McCalliog’s Welcome – A Trip To Stafford
We at Wolves Heroes are delighted to have played a part in producing Jim McCalliog’s imminent autobiography – and to have reminded him where his first day at the side of Bill McGarry took him.
We were flattered to be asked late in the day to prepare his Wembley Wins, Wembley Woes book for the printers and to have the chance to run an eye over the text.
And there was some surprise that he didn’t remember the match he was taken to on his first night as a Wolves player in late July, 1969.
McCalliog didn’t appear in the game as it was a friendly at Stafford Rangers and essentially a reserve fixture 24 hours after the first team had played at Bristol City.
But we know he was sat next to McGarry as a friend of ours got in touch to show that he proudly secured the autograph of the brilliant Scottish international that very night.
“I don’t have any recollection of seeing the younger lads playing at Stafford,” Jim tells us. “I can recall the talks I had with Bill McGarry and have written about those and the fact I also met Stan Cullis to discuss a possible move to Birmingham.
“My debut was another friendly at home to Kilmarnock and then my first League game for Wolves was at home to Stoke. But I will have to take your word about going to Stafford, especially if I was signing autographs there!”
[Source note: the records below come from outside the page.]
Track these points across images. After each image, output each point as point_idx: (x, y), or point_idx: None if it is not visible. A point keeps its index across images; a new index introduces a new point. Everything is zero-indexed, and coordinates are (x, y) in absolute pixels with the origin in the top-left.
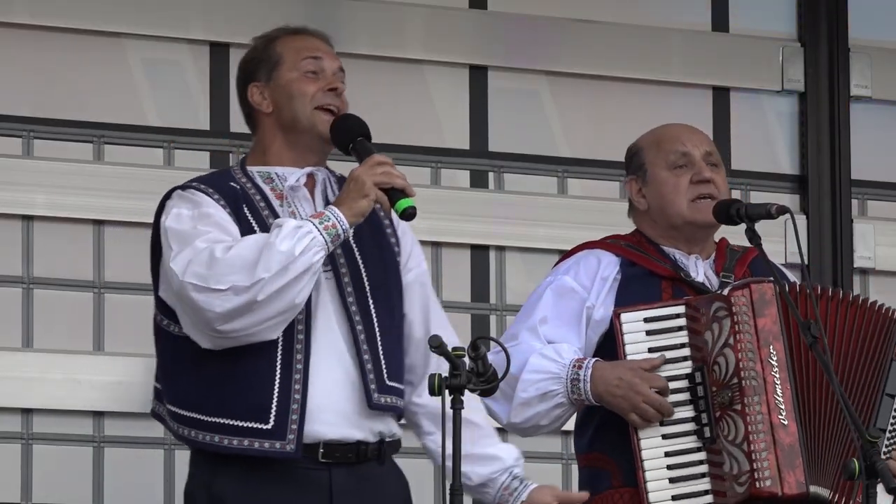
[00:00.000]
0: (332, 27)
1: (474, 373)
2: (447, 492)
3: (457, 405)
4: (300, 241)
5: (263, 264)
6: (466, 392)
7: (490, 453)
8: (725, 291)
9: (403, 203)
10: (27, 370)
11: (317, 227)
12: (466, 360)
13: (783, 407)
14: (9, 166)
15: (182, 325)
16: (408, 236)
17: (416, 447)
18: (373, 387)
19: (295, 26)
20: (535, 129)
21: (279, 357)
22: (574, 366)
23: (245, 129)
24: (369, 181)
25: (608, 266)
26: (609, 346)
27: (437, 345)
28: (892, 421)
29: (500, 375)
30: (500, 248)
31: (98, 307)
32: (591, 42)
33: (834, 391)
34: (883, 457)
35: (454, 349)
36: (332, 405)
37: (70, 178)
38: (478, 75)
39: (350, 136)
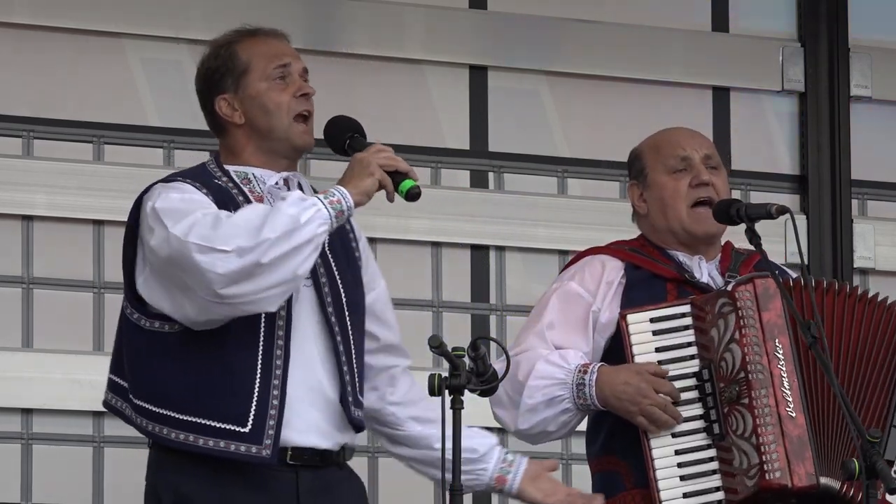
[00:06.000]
0: (332, 27)
1: (474, 373)
2: (447, 492)
3: (457, 405)
4: (306, 210)
5: (269, 226)
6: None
7: (472, 444)
8: (730, 287)
9: (407, 184)
10: (27, 370)
11: (322, 202)
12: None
13: (790, 399)
14: (9, 166)
15: (169, 305)
16: (367, 252)
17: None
18: (350, 399)
19: (251, 27)
20: (535, 129)
21: (259, 361)
22: (580, 371)
23: None
24: (374, 162)
25: (612, 270)
26: (617, 348)
27: (437, 345)
28: None
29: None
30: (500, 248)
31: (98, 307)
32: (591, 42)
33: (833, 389)
34: None
35: (454, 349)
36: (304, 414)
37: (70, 178)
38: (478, 75)
39: (343, 135)
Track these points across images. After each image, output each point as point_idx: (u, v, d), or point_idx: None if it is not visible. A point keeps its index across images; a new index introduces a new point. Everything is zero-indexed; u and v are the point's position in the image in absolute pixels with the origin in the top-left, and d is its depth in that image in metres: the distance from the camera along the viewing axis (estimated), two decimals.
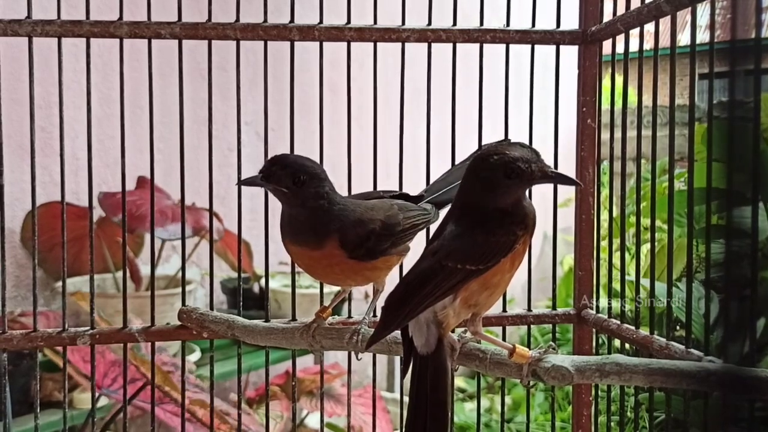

Rangers were in the Northern Premier League in those pre-Conference days and were delighted when the visit of Wolves drew an attendance of 2,349.
We didn’t know it at the time but the Wolves team who were beaten 3-1 contained some very significant names……Kenny Hibbitt, John McAlle and John Richards.
Also in there were Alan Boswell, Jimmy McVeigh, Dave Galvin, Derek Clarke, Paul Walker, Jimmy Seal and Bertie Lutton, the latter of whom scored Wolves goal in the 26th minute – at a time when they were already three down.
Rangers’ scorers – for those readers who remember their players from more than half a century ago – were Phil Weston, Keith Mottershead (penalty) and Ray Williams.
But the Express & Star reporter who approached McGarry afterwards for a comment about the game was disappointed. The manager’s response was: “We don’t talk about these things. It was only the second team.”
Curiously, given that the photo of the signing of the £70,000 McCalliog appeared on the back of the paper on the day of the Stafford game, news of another bid came to light within a few days.
The night before the July 31 match with Rangers, McGarry had used the 1-1 draw at Bristol City – where McAlle and Walker went on as substitutes and where Wolves were saved from defeat by a twice-taken Peter Knowles penalty – to make a £60,000 offer for home forward Chris Garland.
Nothing came of that matter and the Bristolian, who was born six days before Cullis’s Wolves won the 1949 FA Cup final, scored a match-winning hat-trick for Leicester against McGarry’s men in the second half of 1975.
McCalliog will have a keen eye on tomorrow’s Molineux meeting of two of his former clubs and is planing to be in Wolverhampton for several days early in September to sign copies of his book at organised sessions.